Она посмотрела на него, внезапно растеряв весь свой гнев, и тихим неуверенным голосом произнесла:
– Нет.
– Да хватит уже, Диана! Вот ты можешь мне поклясться, что получила бы то же самое удовлетворение, решая криминальную загадку, связанную с какой-нибудь кражей? Когда ты услышала, что Лерона убили, о чём ты подумала? Плакала ли ты, потому что нет женщины, которая была бы как остров, и всякая смерть умаляет и тебя?[57] Или ты испытала возбуждение?
– Ни в коем-коем случае! Ты подарил мне на шестнадцатилетие смерть, – повторила Диана. – Разве ты не видишь, насколько это гротескно?
– Твой гнев – всего лишь интеллектуальная реакция, – сказал Яго. – Настоящего отторжения ты не чувствуешь. Бар-ле-дюк говорил, что моя стихия – смерть. Я таким стал не по доброй воле, но, вероятно, он не ошибался. И вот что я тебе скажу: это и твоя стихия тоже.

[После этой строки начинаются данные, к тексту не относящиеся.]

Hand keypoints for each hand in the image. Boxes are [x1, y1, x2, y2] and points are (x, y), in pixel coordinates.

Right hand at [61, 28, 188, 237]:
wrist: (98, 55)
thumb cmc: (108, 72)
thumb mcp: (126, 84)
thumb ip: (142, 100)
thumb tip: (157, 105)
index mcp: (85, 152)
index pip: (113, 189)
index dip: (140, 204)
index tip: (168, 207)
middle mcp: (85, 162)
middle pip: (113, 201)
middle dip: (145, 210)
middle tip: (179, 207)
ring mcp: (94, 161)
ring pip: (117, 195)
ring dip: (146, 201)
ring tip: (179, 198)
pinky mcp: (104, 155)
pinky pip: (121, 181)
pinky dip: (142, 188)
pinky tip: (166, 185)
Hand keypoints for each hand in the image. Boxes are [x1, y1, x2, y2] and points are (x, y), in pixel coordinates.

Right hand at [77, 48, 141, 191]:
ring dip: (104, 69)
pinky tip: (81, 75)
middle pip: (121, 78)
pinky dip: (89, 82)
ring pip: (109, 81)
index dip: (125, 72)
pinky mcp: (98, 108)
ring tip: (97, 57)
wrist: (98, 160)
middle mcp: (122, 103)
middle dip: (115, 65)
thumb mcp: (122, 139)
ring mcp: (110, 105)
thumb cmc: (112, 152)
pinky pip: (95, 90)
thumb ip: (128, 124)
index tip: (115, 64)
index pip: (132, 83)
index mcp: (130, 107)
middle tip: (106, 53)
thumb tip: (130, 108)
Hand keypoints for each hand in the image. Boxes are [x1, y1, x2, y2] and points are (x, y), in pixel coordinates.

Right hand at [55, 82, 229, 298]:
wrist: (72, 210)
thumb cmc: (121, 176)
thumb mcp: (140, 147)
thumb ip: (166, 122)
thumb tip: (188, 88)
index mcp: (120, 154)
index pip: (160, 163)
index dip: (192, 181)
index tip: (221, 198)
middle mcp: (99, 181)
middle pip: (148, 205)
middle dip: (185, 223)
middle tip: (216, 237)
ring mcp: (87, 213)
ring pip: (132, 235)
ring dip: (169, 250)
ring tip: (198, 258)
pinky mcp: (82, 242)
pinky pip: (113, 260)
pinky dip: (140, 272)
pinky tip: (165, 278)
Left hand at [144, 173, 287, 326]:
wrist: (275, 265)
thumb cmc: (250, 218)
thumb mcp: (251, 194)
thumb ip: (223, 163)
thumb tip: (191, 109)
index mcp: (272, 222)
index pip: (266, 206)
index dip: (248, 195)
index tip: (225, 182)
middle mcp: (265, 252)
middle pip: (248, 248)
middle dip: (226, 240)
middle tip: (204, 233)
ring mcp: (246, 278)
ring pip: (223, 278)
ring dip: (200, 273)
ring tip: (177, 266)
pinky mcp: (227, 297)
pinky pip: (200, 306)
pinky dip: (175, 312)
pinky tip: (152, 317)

– Нет, – ответила она. – Ни в коем. Коем. Случае.
– Мы одинаковые. Это не превращает тебя в психопатку. Ты не стремишься убивать других людей. Но ты наследница богатого и могущественного клана, а смерть – валюта власти. Если ты для такого слишком щепетильна и не можешь справиться с эмоциями, тогда…

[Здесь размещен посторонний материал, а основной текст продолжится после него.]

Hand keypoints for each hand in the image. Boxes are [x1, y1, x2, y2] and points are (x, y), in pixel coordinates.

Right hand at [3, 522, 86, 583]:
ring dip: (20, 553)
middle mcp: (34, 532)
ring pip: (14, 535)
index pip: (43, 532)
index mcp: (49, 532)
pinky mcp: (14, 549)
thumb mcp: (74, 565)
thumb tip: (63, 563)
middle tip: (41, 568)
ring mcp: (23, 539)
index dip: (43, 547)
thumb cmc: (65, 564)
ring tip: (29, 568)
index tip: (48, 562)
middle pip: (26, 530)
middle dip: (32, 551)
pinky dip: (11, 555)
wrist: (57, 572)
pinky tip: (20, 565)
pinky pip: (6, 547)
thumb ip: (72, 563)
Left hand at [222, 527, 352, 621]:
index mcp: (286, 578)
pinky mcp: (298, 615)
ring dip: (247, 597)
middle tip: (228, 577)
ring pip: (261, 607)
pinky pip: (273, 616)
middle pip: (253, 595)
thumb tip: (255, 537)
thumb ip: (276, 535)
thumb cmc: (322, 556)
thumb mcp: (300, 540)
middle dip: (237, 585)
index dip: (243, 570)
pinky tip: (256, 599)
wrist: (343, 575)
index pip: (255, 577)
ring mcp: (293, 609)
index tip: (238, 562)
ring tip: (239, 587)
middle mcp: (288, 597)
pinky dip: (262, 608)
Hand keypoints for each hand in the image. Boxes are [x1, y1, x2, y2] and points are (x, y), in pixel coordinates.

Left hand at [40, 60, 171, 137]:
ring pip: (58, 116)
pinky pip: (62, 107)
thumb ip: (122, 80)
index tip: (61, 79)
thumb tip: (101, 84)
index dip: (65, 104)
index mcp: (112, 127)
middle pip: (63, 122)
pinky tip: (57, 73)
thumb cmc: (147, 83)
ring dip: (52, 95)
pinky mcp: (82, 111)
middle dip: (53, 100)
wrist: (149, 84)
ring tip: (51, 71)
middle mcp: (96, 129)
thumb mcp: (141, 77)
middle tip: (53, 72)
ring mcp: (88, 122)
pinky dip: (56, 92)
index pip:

– Тогда что? Мне не стоит вставать во главе МОГклана? – Диана покачала головой. – А разве у меня, вообще, когда-то был выбор?
Гнев Яго тоже растаял. Он положил левую руку на затылок, а правой взял себя за подбородок. Это был странный жест, наводивший на мысли о призадумавшейся обезьяне.
– В Системе немало укромных местечек, думается мне, – сказал он. – Но это означает ссылку. Бегство. По отношению к индивиду смерть всегда представляет собой разрыв, насилие. Но в общем масштабе смерть есть гауссова кривая, которая уравновешивает космос. Без неё ничто бы не работало, всё бы рухнуло, погрязло в мусоре и застое. Смерть – это поток. Это необходимая смазка вселенской машины. Сама по себе она не заслуживает ни восхваления, ни порицания.
– Но ведь смерть всегда индивидуальна, – тихонько возразила Диана. – Для того, кто умирает.
– Ты права, – согласился он. Теперь он соединил руки перед собой, сплёл пальцы в замок. – Нам и вправду следует оценивать её с двух сторон, ты права. Если воспринимать смерть только в общей перспективе, станешь чудовищем. С другой стороны, если будешь видеть во всём только личное, то политика, которая определяет жизнь триллионов людей в этой системе, станет вещью совершенно непонятной.
– Ты безжалостен, – сказала Диана.
– Нельзя свергнуть фашистского диктатора, оставаясь лучше, чем он сам. А всё потому, что каждый из нас, по определению, лучше, чем фашистский диктатор.